Think your hoverboard will make your subway transfers a little easier? Think again.

The MTA has officially banned passengers from bringing hoverboards onto trains, buses and subways or even onto station platforms, the agency announced Wednesday morning.

The ban is because of a fire risk caused by the gadgets' lithium-ion batteries, the MTA said.

The controversial self-balancing electric scooters have come under scrutiny from both local and federal government officials over the last couple months after an increasing number of reports of their catching on fire.

The MTA has long prohibited the use of personal wheeled vehicles like skateboards and scooters in train stations.

But hoverboards, as personal wheeled devices with motors, have resisted classification in New York.

Under state law, riders can't use motor vehicles that aren't registered first and, since the boards can't be registered, they're technically illegal. 

A group of politicians has backed a bill asking the city to legalize them, but NYPD Commissioner Bill Bratton thinks that it's difficult enough "walking out in the streets, let alone hovering," he said at at press conference last month.

The MTA also prohibits the possession of hazardous and flammable devices on its transit networks.

According to a safety alert issued by the U.S. Pipeline and Hazardous Material Safety Administration in December, the lithium batteries that power hoverboards "can pose a heat, fire and explosion risk" under certain conditions.

The agency's investigation found that more than 80 percent of companies responsible for the hoverboard shipments it intercepted couldn't produce proper certification of battery testing.

“The safety of our customers and employees is always our top concern,” MTA Chief Safety Officer David Mayer said in a statement Wednesday.

“For obvious reasons, it is not safe to use hoverboards, skateboards or other personal wheeled vehicles on station platforms.

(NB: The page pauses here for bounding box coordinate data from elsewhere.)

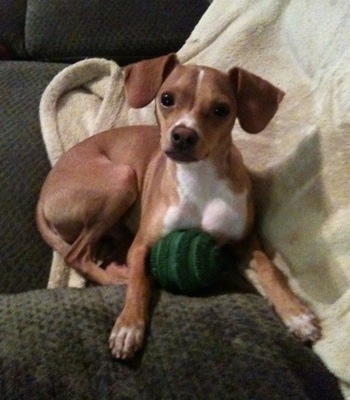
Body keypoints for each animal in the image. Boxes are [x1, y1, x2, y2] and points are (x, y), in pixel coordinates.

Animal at [37, 54, 322, 360]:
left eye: (221, 109)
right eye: (166, 99)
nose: (183, 135)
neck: (200, 179)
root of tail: (43, 194)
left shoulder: (246, 241)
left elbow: (270, 270)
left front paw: (296, 314)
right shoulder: (142, 244)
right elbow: (139, 284)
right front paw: (128, 327)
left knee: (102, 255)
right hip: (122, 179)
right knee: (77, 255)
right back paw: (122, 279)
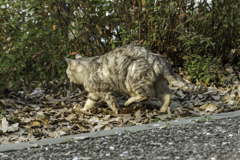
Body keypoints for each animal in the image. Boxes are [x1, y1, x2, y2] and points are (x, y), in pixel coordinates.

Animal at [65, 45, 206, 115]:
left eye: (67, 72)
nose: (67, 78)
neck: (88, 68)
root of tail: (158, 58)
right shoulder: (95, 93)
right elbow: (89, 102)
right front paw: (83, 110)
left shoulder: (105, 91)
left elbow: (111, 102)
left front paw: (116, 111)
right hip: (159, 84)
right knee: (167, 95)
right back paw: (162, 109)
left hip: (133, 78)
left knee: (147, 95)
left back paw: (129, 102)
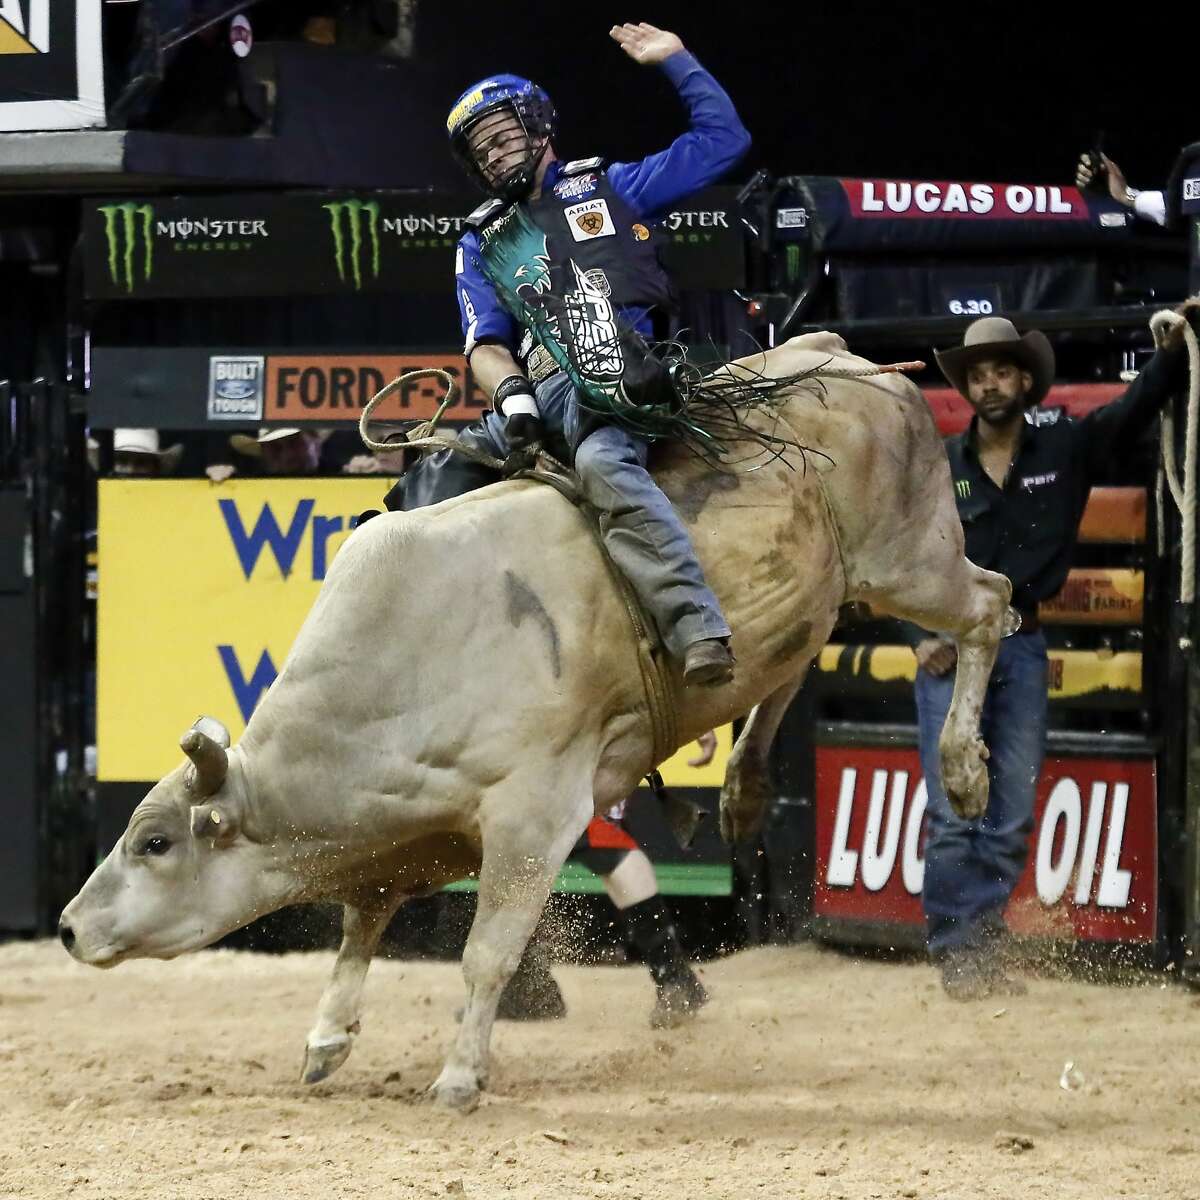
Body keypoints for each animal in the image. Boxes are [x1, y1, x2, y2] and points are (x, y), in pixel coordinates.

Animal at [58, 333, 1012, 1108]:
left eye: (155, 842)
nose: (67, 926)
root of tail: (846, 359)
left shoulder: (532, 815)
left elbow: (487, 950)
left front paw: (457, 1077)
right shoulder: (412, 835)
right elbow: (362, 922)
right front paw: (327, 1040)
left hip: (910, 559)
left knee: (989, 604)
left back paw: (964, 771)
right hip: (834, 593)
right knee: (800, 658)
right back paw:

We’re equally concerned about the safety risk of bringing devices that pose fire hazards into the confined spaces inside trains and buses.”

The transit agency said the MTA Police Department will enforce the ban on Metro-North, the LIRR and Staten Island Railway, while the NYPD will police the city's subways and buses. The NYPD wasn't cracking down on the scooters on sidewalks and streets in November, if one rider's YouTube video was to be believed.

What happens if you're caught red-handed? 

"The amount of a fine would be assessed through the judicial process," MTA spokesperson Aaron Donovan told DNAinfo in an email.

Hoverboards are already banned on Amtrak, some regional railroads, and most U.S. airlines.